Before filling the container, use these steps to clean and sanitize it:

  1. Wash the storage container with dish washing soap and water and rinse with clean water.

  2. Sanitize the container by adding 1 teaspoon of unscented liquid household chlorine bleach in one quart of water.

  3. Cover the container and shake it well so that the sanitizing bleach solution touches all inside surfaces of the container.

  4. Wait at least 30 seconds and pour the sanitizing solution out of the container.

  5. Let the empty sanitized container air-dry before using it.

Avoid using the following containers to store water:

  • Containers that cannot be sealed tightly,

  • Containers that can break, such as glass bottles,

  • Containers that have been used for any toxic solid or liquid chemicals (includes old bleach containers), cardboard bottles, non-food grade plastic or jugs, and containers used for milk or fruit juices.

For proper water storage,

  • Label container as “drinking water” and include storage date.

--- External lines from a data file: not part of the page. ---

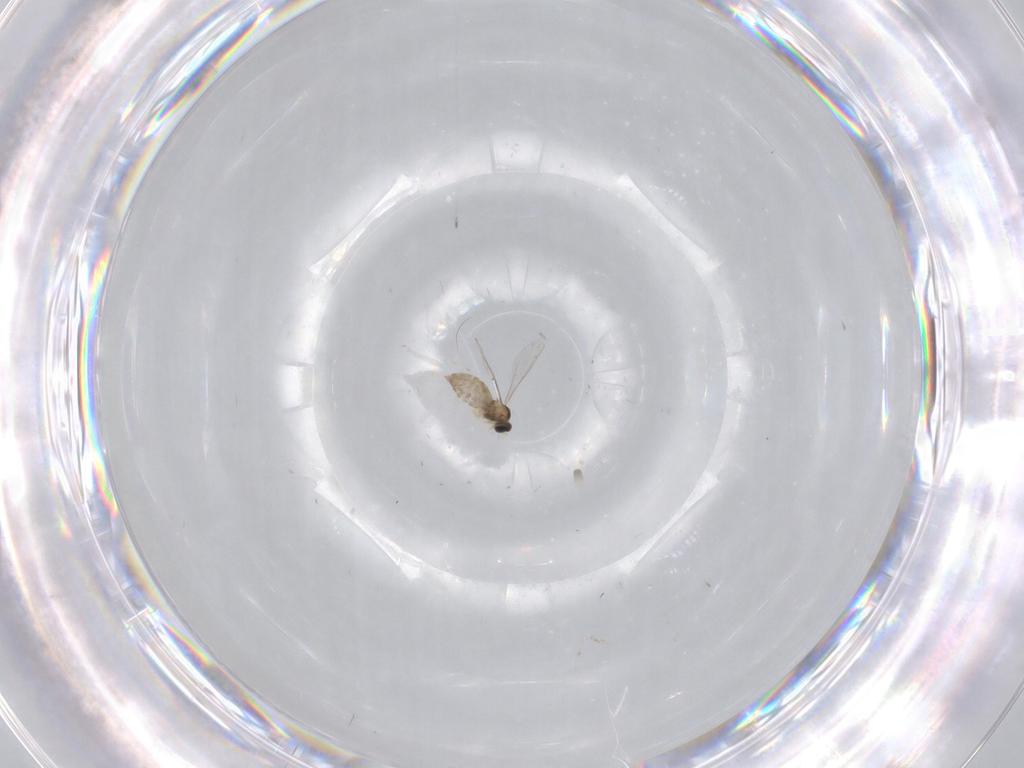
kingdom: Animalia
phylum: Arthropoda
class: Insecta
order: Diptera
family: Cecidomyiidae
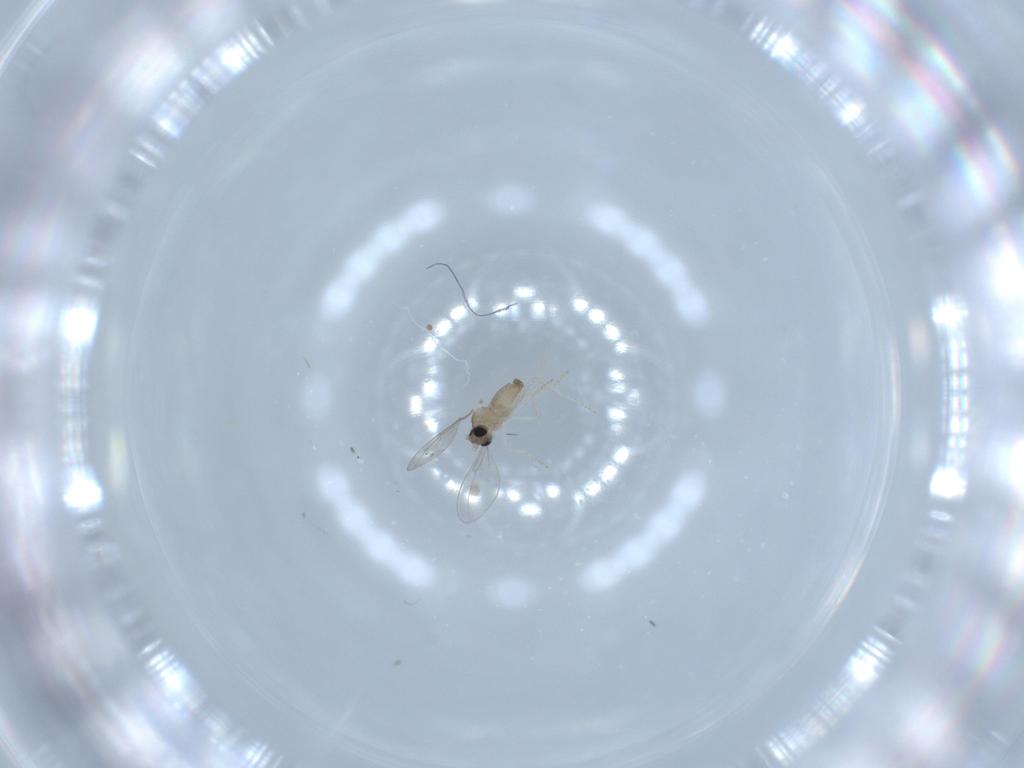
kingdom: Animalia
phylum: Arthropoda
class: Insecta
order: Diptera
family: Cecidomyiidae
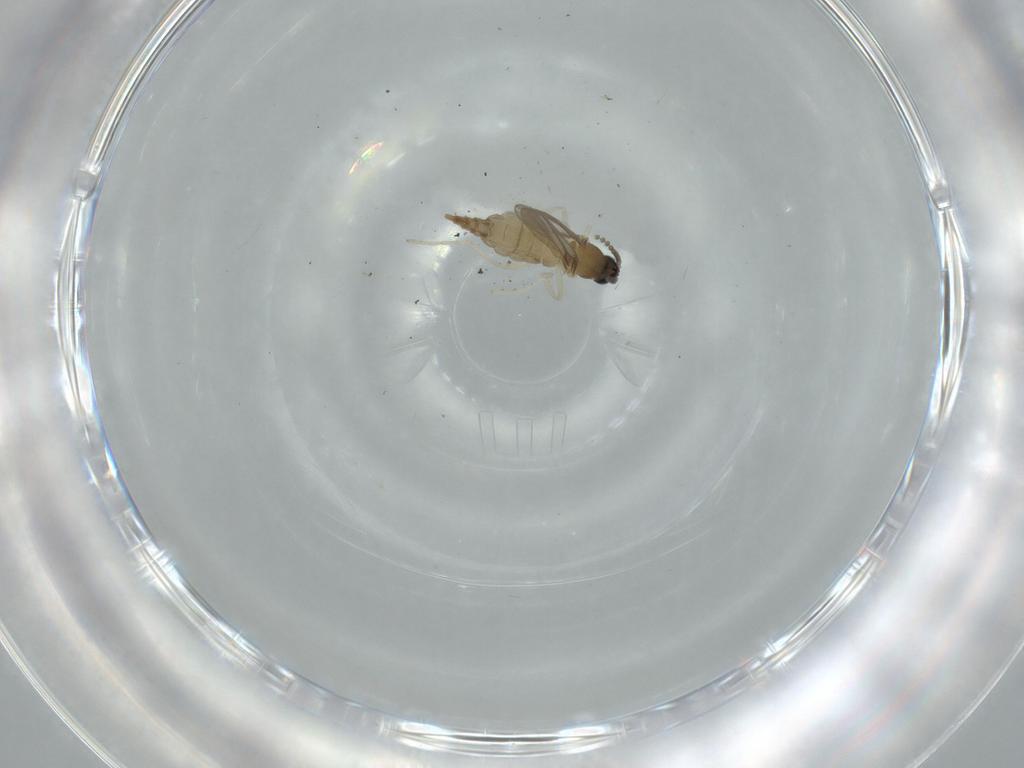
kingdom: Animalia
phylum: Arthropoda
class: Insecta
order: Diptera
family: Cecidomyiidae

  • Replace stored water that is not commercially bottled every six months. (You know how I feel about this, Purify it!)

  • Keep stored water in a place dark place with temperature 40-60 degrees.

  • Do not store water containers in direct sunlight.

  • Do not store water containers in areas where toxic substances such as gasoline or pesticides are present.

FOOD-GRADE PLASTIC SYMBOLS

There are several types of plastics – some being safer than others. Plastic products are marked with a number enclosed by the recycling symbol, which is found on the bottom of the product. This symbol is used to identify the plastic and recycle ability of the product.

 

Image result for fda food grade plastic symbols

  • Symbols 1 – Use Caution

  • Symbols 3, 6 & 7 – Steer clear and avoid

  • Symbols 2, 4 & 5 – Safest choice

Remember, this is not rocket science. After reading this post, go into your kitchen and pick a couple of canned food and a water. Place them in a closet, under your bed, where ever you choose. Just find a good spot for it. If you pace yourself while preparing and do a little at a time, you will not be overwhelmed. This post should give you a good start and you will have somethings set aside just in case something does happen.  Congratulations! You are preparing.

 

~Afrovivalist

To Prepare = Peace of Mind

Find Your Peace

 

2 thoughts on “Preparing for a Disaster or Emergency – Food and Water

  1. Liberation Gardener

    This is great. I am so glad you are exploring these issues. Would like to hear more about your garden. I am a firm believer that African Americans should grow more of their own food and become more self sufficient, disaster or not. Thanks.

    1. AfrovivalistAfrovivalist Post author

      Good Morning, I’m so glad you like the post. I am planning to show video of my existing garden. It is small and overgrown due to the fact that I went a little bit too far on planting. So, I am going to try something new and relocate the plants. Yes, I too, believe that everyone should start a garden because the food that we are offered in the stores are no longer good for us due to GMO’s and other chemicals. My goal is to educate others on preparing and preserving food. In addition to preparing for a future disaster. Please spread the word among your friends and subscribe. I have some interest stuff coming up. If there is anything that you want to see posted, please let me know and I will do my best to post your requests.

      Have a GREAT day, stay productive and be prepared.